Work task A:
Render the rows as a numbered list, from their first line through the line containing "morning or late", inclusive, with blank lines omitted.

(Document segment Opens)

Restart flashgrid-node-monitor service:

$ sudo systemctl restart flashgrid-node-monitor

Confirm that the service restarted successfully

$ sudo systemctl status flashgrid-node-monitor

Example of increasing CPU monitoring interval to 300 seconds:

[cpu_monitor]
check_interval = 300.0  # s

CPU monitoring parameters and default values

alerts - enable or disable email alerts

enable – switch on/off monitoring and logging of CPU usage

check_interval - CPU utilization measurement interval in seconds. Utilization will be averaged over this interval. Increasing this interval will make it less sensitive to short spikes of CPU utilization.

max_usage – CPU utilization threshold that will trigger the alerts and/or warnings in the log.

(Document segment Closes)
(Information provided Opens)

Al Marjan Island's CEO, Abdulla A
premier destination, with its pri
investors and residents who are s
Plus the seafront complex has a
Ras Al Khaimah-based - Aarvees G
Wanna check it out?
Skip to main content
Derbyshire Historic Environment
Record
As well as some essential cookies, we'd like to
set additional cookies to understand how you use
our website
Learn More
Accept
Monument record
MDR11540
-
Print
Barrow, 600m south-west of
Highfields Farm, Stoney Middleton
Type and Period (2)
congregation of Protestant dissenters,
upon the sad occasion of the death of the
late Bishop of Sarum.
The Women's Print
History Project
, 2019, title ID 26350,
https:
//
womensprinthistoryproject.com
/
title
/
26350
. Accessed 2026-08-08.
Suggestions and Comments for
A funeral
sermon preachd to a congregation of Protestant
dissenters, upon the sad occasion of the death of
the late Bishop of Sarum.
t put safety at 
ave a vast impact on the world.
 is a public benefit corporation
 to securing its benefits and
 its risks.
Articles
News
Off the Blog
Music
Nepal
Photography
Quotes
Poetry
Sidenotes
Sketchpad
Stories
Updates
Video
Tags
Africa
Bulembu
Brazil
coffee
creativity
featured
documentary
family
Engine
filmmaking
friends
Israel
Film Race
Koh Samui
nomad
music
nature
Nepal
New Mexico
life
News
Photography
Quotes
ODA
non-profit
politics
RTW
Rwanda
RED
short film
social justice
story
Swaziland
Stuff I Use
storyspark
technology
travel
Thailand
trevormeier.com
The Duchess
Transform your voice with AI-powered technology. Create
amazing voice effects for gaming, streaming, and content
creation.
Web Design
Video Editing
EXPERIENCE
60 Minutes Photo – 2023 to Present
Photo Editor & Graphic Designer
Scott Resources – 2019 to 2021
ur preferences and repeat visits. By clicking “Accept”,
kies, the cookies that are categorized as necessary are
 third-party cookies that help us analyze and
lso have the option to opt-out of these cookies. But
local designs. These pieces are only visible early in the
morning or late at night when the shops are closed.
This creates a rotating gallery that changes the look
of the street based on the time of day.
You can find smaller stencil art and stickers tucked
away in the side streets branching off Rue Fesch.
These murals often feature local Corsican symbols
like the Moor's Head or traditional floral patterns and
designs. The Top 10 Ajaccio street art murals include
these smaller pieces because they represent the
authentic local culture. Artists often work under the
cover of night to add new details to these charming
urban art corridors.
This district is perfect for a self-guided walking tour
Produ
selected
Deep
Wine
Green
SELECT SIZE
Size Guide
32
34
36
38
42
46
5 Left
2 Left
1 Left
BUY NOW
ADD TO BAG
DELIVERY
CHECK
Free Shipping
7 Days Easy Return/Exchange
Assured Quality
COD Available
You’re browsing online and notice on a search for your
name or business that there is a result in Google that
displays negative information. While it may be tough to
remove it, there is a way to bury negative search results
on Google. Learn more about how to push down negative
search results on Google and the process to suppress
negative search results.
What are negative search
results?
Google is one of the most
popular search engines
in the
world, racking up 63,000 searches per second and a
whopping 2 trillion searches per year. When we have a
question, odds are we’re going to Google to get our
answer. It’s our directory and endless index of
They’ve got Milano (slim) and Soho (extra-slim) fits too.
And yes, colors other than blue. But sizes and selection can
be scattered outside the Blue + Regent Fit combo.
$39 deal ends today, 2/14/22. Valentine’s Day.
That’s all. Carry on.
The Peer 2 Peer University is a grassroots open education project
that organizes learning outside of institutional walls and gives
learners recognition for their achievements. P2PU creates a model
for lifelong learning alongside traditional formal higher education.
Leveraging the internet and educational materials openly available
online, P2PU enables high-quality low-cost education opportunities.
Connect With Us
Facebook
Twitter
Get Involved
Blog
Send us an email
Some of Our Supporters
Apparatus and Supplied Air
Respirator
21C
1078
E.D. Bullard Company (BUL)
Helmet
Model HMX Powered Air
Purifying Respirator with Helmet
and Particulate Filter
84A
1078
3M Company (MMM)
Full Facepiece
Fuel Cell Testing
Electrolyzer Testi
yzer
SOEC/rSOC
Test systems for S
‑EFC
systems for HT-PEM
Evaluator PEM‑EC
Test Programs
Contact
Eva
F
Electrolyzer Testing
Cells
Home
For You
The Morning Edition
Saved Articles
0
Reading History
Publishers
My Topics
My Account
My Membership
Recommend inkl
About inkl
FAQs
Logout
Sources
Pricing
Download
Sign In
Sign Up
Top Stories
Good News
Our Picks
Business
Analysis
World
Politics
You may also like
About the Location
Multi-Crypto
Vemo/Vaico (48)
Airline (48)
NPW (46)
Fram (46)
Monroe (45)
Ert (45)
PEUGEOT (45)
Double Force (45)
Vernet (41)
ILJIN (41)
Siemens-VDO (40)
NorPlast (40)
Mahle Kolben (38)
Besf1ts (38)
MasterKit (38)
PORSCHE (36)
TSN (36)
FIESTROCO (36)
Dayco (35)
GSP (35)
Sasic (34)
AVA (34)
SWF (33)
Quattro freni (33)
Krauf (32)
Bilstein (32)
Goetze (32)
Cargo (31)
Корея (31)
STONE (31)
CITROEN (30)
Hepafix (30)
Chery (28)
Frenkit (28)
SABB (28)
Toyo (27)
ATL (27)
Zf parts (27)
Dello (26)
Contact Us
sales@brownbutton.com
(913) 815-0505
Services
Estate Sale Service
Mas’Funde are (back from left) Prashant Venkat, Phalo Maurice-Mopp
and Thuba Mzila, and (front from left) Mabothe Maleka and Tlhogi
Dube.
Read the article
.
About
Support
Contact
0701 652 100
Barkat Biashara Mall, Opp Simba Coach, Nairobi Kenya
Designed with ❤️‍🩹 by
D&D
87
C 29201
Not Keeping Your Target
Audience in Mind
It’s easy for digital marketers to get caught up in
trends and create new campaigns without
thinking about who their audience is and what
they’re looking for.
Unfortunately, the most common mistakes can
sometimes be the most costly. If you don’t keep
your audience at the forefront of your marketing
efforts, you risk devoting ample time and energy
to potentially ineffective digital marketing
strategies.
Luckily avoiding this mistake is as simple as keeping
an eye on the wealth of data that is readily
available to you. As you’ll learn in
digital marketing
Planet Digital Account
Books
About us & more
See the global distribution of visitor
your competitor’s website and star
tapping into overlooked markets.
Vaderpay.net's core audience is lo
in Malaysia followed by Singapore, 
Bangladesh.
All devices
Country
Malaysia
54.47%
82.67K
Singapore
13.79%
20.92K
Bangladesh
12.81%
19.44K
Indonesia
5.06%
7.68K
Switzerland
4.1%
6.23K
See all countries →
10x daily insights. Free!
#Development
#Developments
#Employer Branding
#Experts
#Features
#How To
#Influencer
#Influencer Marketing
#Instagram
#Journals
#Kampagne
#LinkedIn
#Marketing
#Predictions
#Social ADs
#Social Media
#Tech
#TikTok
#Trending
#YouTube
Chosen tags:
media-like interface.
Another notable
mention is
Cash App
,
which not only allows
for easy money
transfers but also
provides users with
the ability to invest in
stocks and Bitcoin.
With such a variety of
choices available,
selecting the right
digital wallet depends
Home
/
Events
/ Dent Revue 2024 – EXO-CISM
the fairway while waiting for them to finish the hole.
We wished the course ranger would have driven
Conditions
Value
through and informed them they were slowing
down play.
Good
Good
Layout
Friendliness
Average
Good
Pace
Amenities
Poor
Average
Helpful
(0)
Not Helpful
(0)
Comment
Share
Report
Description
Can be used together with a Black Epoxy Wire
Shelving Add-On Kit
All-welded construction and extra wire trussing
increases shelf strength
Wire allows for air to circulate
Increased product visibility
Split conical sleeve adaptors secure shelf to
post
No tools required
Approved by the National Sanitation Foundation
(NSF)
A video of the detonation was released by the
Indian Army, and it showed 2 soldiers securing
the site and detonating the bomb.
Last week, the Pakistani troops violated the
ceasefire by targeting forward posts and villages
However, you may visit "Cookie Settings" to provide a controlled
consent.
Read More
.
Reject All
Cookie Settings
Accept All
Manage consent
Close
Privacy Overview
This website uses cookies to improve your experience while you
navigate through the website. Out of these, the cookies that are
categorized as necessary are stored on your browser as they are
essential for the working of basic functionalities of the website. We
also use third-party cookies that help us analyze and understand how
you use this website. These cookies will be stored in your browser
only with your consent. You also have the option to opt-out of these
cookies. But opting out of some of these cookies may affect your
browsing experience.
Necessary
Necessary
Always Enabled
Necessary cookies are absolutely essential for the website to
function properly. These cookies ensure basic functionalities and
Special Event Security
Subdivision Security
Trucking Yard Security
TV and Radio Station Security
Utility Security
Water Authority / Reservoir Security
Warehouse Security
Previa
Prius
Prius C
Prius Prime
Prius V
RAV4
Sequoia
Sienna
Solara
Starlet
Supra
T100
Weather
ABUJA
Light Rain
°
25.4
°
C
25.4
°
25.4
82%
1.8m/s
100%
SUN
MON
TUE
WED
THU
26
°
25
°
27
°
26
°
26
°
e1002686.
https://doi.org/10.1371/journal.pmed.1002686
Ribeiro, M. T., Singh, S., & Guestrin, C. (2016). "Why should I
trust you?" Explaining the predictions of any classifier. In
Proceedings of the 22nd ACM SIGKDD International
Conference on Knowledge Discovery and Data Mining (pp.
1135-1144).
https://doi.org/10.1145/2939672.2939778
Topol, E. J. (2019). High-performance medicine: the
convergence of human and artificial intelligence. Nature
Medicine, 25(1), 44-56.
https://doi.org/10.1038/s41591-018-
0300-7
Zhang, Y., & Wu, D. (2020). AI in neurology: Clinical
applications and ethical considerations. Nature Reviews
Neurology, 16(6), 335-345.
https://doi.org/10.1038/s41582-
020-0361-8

(Information provided Closes)

Work task B:
List every CPU monitoring parameter that the flashgrid-node-monitor text describes.

Exercise answer A:
1. Al Marjan Island's CEO, Abdulla A
2. premier destination, with its pri
3. investors and residents who are s
4. Plus the seafront complex has a
5. Ras Al Khaimah-based - Aarvees G
6. Wanna check it out?
7. Skip to main content
8. Derbyshire Historic Environment
9. Record
10. As well as some essential cookies, we'd like to
11. set additional cookies to understand how you use
12. our website
13. Learn More
14. Accept
15. Monument record
16. MDR11540
17. -
18. Print
19. Barrow, 600m south-west of
20. Highfields Farm, Stoney Middleton
21. Type and Period (2)
22. congregation of Protestant dissenters,
23. upon the sad occasion of the death of the
24. late Bishop of Sarum.
25. The Women's Print
26. History Project
27. , 2019, title ID 26350,
28. https:
29. //
30. womensprinthistoryproject.com
31. /
32. title
33. /
34. 26350
35. . Accessed 2026-08-08.
36. Suggestions and Comments for
37. A funeral
38. sermon preachd to a congregation of Protestant
39. dissenters, upon the sad occasion of the death of
40. the late Bishop of Sarum.
41. t put safety at 
42. ave a vast impact on the world.
43.  is a public benefit corporation
44.  to securing its benefits and
45.  its risks.
46. Articles
47. News
48. Off the Blog
49. Music
50. Nepal
51. Photography
52. Quotes
53. Poetry
54. Sidenotes
55. Sketchpad
56. Stories
57. Updates
58. Video
59. Tags
60. Africa
61. Bulembu
62. Brazil
63. coffee
64. creativity
65. featured
66. documentary
67. family
68. Engine
69. filmmaking
70. friends
71. Israel
72. Film Race
73. Koh Samui
74. nomad
75. music
76. nature
77. Nepal
78. New Mexico
79. life
80. News
81. Photography
82. Quotes
83. ODA
84. non-profit
85. politics
86. RTW
87. Rwanda
88. RED
89. short film
90. social justice
91. story
92. Swaziland
93. Stuff I Use
94. storyspark
95. technology
96. travel
97. Thailand
98. trevormeier.com
99. The Duchess
100. Transform your voice with AI-powered technology. Create
101. amazing voice effects for gaming, streaming, and content
102. creation.
103. Web Design
104. Video Editing
105. EXPERIENCE
106. 60 Minutes Photo – 2023 to Present
107. Photo Editor & Graphic Designer
108. Scott Resources – 2019 to 2021
109. ur preferences and repeat visits. By clicking “Accept”,
110. kies, the cookies that are categorized as necessary are
111.  third-party cookies that help us analyze and
112. lso have the option to opt-out of these cookies. But
113. local designs. These pieces are only visible early in the
114. morning or late at night when the shops are closed.

Exercise answer B:
alerts
enable
check_interval
max_usage